Various functions exist to model temporal, spatial and other residual structure.

```{r brms-ar, eval=FALSE}
brm(y ~  time +  (1 + time | g) +   ar(time, person, p = 2))
```

We can model the (observation level) variance just like anything else.

```{r brms-hetvar, eval=FALSE}
brm(y ~ x + z + (1 | g), 
    sigma ~ x + (1 | g))
```

We can allow the variance components themselves to vary by some group.  In the following we'd have separate variances for male and female.

```{r brms-grouped-vc, eval=FALSE}
brm(count ~ Sex + (1|gr(g, by = Sex)))
```

Multi-membership models, where individuals may belong to more than one cluster can also be used.  In the following, `g1` and `g2` are identical conceptually, but may take on different values for some observations.

```{r brms-multimem, eval=FALSE}
brm(y ~ 1 + (1 | mm(g1, g2))) 
```


#### Multivariate mixed models

For multiple outcomes we can allow random effects to be correlated.  In the following, `ID1` is an arbitrary label that serves to connect/correlate the modeled random effects across multiple outcomes `y1` and `y2`.  In SEM literature this would be akin to a parallel process model if we add a random slope for a time indicator variable.

```{r brms-multivariate, eval=FALSE}
bf(
  y1 ~ x + z + (1 | ID1 |g),
  y2 ~ x + z + (1 | ID1 |g)
)

```

Such an approach would also make sense for zero-inflated models for example, where we want random effects for the same clustering to be correlated for both the count model and zero-inflated model.

```{r brms-mv-zero, eval=FALSE}
bf(y  ~ x * z + (1 + x | ID1 | g), 
   zi ~ x + (1 | ID1 | g))
```


#### Additive mixed models

Much of the basic functionality of <span class="pack">mgcv</span> is incorporated for generalized additive models, and works with the same syntax.

```{r brms-gam, eval=FALSE}
brm(y ~ s(x) + z + (1 | g))
```

#### Nonlinear mixed models

We can model similar situations where the functional form is known, as with <span class="pack">nlme</span>.

```{r, eval=FALSE}
bf(
  y  ~ a1 - a2^x, 
  a1 ~ 1, 
  a2 ~ x + (x | g), 
  nl = TRUE
)
```

#### Censored and truncated targets

For censored data, just supply the censoring variables as you would typically note in a survival/event-history model.

```{r brms-cens, eval=FALSE}
bf(y | cens(censor_variable) ~ x + z + (1 | g), family = lognormal)  # frailty

# see also stan_jm in the rstanarm package for joint models
```

For truncated models, specify the lower bound, upper bound, or both.

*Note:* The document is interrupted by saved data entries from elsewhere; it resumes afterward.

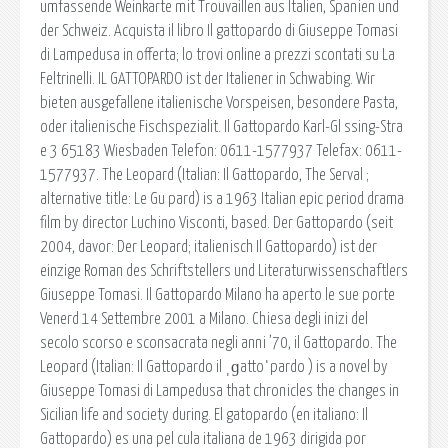
umfassende Weinkarte mit Trouvaillen aus Italien, Spanien und
der Schweiz. Acquista il libro Il gattopardo di Giuseppe Tomasi
di Lampedusa in offerta; lo trovi online a prezzi scontati su La
Feltrinelli. IL GATTOPARDO ist der Italiener in Schwabing. Wir
bieten ausgefallene italienische Vorspeisen, besondere Pasta,
oder italienische Fischspezialit. Il Gattopardo Karl-Gl ssing-Stra
e 3 65183 Wiesbaden Telefon: 0611-1577937 Telefax: 0611-
1577937. The Leopard (Italian: Il Gattopardo, The Serval ;
alternative title: Le Gu pard) is a 1963 Italian epic period drama
film by director Luchino Visconti, based. Der Gattopardo (seit
2004, davor: Der Leopard; italienisch Il Gattopardo) ist der
einzige Roman des Schriftstellers und Literaturwissenschaftlers
Giuseppe Tomasi. Il Gattopardo Milano ha aperto le sue porte
Venerd 14 Settembre 2001 a Milano. Chiesa degli inizi del
secolo scorso e sconsacrata negli anni ’70, il Gattopardo. The
Leopard (Italian: Il Gattopardo il ˌɡattoˈpardo ) is a novel by
Giuseppe Tomasi di Lampedusa that chronicles the changes in
Sicilian life and society during. El gatopardo (en italiano: Il
Gattopardo) es una pel cula italiana de 1963 dirigida por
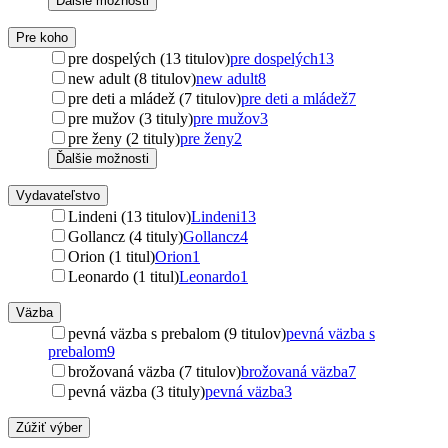
Ďalšie možnosti
Pre koho
pre dospelých (13 titulov)
pre dospelých
13
new adult (8 titulov)
new adult
8
pre deti a mládež (7 titulov)
pre deti a mládež
7
pre mužov (3 tituly)
pre mužov
3
pre ženy (2 tituly)
pre ženy
2
Ďalšie možnosti
Vydavateľstvo
Lindeni (13 titulov)
Lindeni
13
Gollancz (4 tituly)
Gollancz
4
Orion (1 titul)
Orion
1
Leonardo (1 titul)
Leonardo
1
Väzba
pevná väzba s prebalom (9 titulov)
pevná väzba s
prebalom
9
brožovaná väzba (7 titulov)
brožovaná väzba
7
pevná väzba (3 tituly)
pevná väzba
3
Zúžiť výber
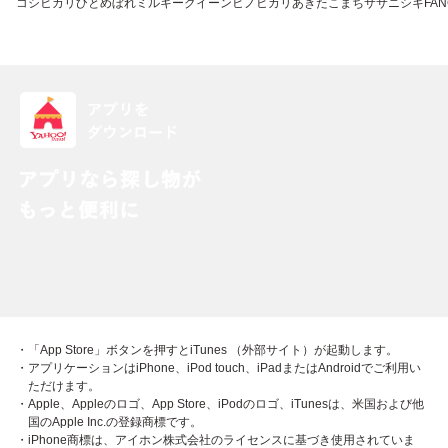
コシヒカリ
ひとめぼれ
ミルキークイーン
ヒノヒカリ
あきたこまち
ササニシキ
FAN
・「App Store」ボタンを押すとiTunes （外部サイト）が起動します。
・アプリケーションはiPhone、iPod touch、iPadまたはAndroidでご利用い
ただけます。
・Apple、Appleのロゴ、App Store、iPodのロゴ、iTunesは、米国および他
国のApple Inc.の登録商標です。
・iPhone商標は、アイホン株式会社のライセンスに基づき使用されていま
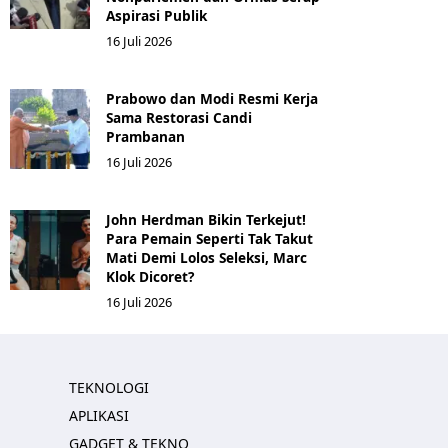
Aspirasi Publik
16 Juli 2026
Prabowo dan Modi Resmi Kerja
Sama Restorasi Candi
Prambanan
16 Juli 2026
John Herdman Bikin Terkejut!
Para Pemain Seperti Tak Takut
Mati Demi Lolos Seleksi, Marc
Klok Dicoret?
16 Juli 2026
TEKNOLOGI
APLIKASI
GADGET & TEKNO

```{r brms-trunc, eval=FALSE}
brm(count | trunc(ub = 10) ~ x * z + (1 | g), family = poisson)
```

#### Measurment error

There may be cases where we know one variable is assumed to be measured with error, such as the mean of several trials, or latent variables estimated by some other means.  In the following, `sdx` is the known standard deviation for x, which may be constant or vary by observation.

```{r brms-meas-err, eval=FALSE}
brm(y ~ me(x, sdx) + z + (1 | g))
```

#### Mixture models

Two clusters specified by multiple families along with `mixture`. So I guess this is technically a mixture mixed model.

```{r brms-mixture, eval=FALSE}
brm(y ~ x + z + (1 | g), family = mixture(gaussian, gaussian))
```

A 'growth mixture model'.

```{r brms-growth-mix, eval=FALSE}
brm(y ~ time + z + (1 + time | g), family = mixture(gaussian, gaussian))
```


#### Missing Values

We can construct the model formula for missing values as follows, including using a mixed model as the imputation model (for `x`).

```{r, eval=FALSE}
f = 
  bf(y ~ mi(x) + z + (1 | g)) +
  bf(x | mi() ~ z + (1 | g)) + 
  set_rescor(FALSE)
```


## Beyond the Model

The development of Stan and packages like <span class="pack">rstanarm</span> and <span class="pack">brms</span> is rapid, and with the combined powers of those involved, there are a lot of useful tools for exploring the model results.  Even if one found a specialty package for a specific type of mixed model, it is doubtful you would have as many tools for model exploration such as posterior predictive checks, marginal effects, model comparison, basic model diagnostics and more.  That said, the Stan ecosystem of R packages is notable at this point, and so use what works for your situation. For mixed models specifically, you should turn to these tools if <span class="pack" style = "">lme4</span> can't do it for you.